In the US we have the Good Samaritan Law which gives immunity from lawsuits for helping someone. It allows people to give basic first aid but does not cover you if you're going to get crazy and try to perform surgery or something along those lines. The biggest problem you would have to deal with is exposure to bodily fluids, who knows if the person bleeding out has some kind of disease.
 
In the US we have the Good Samaritan Law which gives immunity from lawsuits for helping someone. It allows people to give basic first aid but does not cover you if you're going to get crazy and try to perform surgery or something along those lines. The biggest problem you would have to deal with is exposure to bodily fluids, who knows if the person bleeding out has some kind of disease.
Except those laws do not apply to the entire US & the details of them vary by state. In some, the laws only protect those trained to administer aid & in others, they protect first responders because the law requires them to give aid to a certain degree.

The laws help, but they do not protect bystanders completely. There are several loopholes for a victim to sue their rescuer, unfortunately.
 
McLaren
Except those laws do not apply to the entire US & the details of them vary by state. In some, the laws only protect those trained to administer aid & in others, they protect first responders because the law requires them to give aid to a certain degree.

The laws help, but they do not protect bystanders completely. There are several loopholes for a victim to sue their rescuer, unfortunately.
I just did a little research and you are absolutely correct. I was thinking everywhere else was like Arizona but some states only cover you if you have received certain training or are a first responder.
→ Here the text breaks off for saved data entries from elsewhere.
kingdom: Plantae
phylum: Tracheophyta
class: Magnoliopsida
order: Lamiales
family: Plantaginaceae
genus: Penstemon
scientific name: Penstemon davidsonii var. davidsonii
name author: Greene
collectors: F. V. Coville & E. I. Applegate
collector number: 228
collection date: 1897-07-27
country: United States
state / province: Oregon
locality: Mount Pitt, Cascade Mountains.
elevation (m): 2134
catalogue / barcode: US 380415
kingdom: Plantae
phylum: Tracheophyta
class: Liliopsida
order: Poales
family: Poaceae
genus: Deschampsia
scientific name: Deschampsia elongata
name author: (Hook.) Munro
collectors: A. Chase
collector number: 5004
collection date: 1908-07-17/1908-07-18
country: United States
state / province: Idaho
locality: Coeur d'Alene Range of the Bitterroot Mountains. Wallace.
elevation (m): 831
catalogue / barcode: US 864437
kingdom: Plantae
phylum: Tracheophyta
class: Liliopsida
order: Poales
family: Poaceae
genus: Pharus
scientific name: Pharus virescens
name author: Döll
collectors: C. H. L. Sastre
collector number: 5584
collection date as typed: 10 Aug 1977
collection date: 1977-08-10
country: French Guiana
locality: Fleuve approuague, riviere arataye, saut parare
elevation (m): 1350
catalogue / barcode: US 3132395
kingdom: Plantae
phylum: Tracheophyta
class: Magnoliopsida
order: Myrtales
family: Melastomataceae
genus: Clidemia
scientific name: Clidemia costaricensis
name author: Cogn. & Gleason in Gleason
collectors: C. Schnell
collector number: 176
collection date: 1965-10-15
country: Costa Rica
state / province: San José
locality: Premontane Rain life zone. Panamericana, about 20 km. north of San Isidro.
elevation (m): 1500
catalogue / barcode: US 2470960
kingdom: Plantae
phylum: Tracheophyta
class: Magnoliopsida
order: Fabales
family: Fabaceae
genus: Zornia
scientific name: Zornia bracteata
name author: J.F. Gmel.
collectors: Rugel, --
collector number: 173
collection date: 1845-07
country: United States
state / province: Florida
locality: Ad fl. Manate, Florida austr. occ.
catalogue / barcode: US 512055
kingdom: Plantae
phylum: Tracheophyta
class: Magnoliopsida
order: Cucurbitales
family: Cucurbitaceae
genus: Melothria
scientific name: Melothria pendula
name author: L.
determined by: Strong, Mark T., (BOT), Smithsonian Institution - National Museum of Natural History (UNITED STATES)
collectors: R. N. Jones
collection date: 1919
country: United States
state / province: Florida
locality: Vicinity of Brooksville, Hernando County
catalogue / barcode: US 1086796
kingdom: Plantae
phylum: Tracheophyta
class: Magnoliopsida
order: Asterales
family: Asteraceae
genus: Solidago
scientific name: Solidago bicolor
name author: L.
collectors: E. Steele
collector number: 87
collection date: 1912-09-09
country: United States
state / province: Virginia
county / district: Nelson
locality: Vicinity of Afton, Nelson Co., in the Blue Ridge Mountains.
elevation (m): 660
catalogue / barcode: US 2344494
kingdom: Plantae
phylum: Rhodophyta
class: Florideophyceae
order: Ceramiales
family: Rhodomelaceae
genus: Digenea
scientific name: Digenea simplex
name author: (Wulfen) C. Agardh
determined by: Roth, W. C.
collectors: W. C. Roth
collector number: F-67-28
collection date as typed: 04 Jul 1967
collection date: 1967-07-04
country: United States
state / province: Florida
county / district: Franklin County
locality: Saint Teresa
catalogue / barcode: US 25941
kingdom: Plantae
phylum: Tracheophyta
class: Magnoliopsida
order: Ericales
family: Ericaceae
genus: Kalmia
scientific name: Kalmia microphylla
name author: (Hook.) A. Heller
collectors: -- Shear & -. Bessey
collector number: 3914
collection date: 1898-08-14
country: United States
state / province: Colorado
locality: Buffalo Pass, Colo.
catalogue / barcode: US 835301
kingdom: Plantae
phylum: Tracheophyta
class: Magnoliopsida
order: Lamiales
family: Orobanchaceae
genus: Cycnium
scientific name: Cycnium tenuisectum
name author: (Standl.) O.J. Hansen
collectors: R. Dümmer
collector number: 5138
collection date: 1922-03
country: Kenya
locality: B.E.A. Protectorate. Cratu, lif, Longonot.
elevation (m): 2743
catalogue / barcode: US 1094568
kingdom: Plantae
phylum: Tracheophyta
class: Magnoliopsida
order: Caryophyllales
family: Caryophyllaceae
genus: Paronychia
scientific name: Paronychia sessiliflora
I think regardless of the laws a person should at a minimum call for help, especially if no one else is around!
 
Good article on CNN (imagine that) about 'bystander dilemma'.

http://edition.cnn.com/2011/10/18/opinion/kreuger-china-incident/index.html?hpt=hp_c2


Also, I believe it was last year in China were a judge ruled that the person who came to the aid of a woman hit by a vehicle must have been the driver because 'only the driver would come to the aid...' and the samaritan ended up in jail. Precedent has been set. In China, helping someone might be the worst thing you can do.

Good point. Monkey judicial system with communism, false convictions galore over there I bet... The corruption must be horrendous too when the state controls almost everything.

China is a country with a history of unspeakable tragedy. The "great leap forward" killed nearly 50 million people.

In the 1970s a big Typhoon swept inland and caused the Banqiao Reservoir Dam to break, sweeping away 250,000 people; killed close to that many.

So this is a culture that has an incredibly high number of children, and has had a real horrific history of mass death. There must be certain amount of apathy developed when a country sees that on home soil.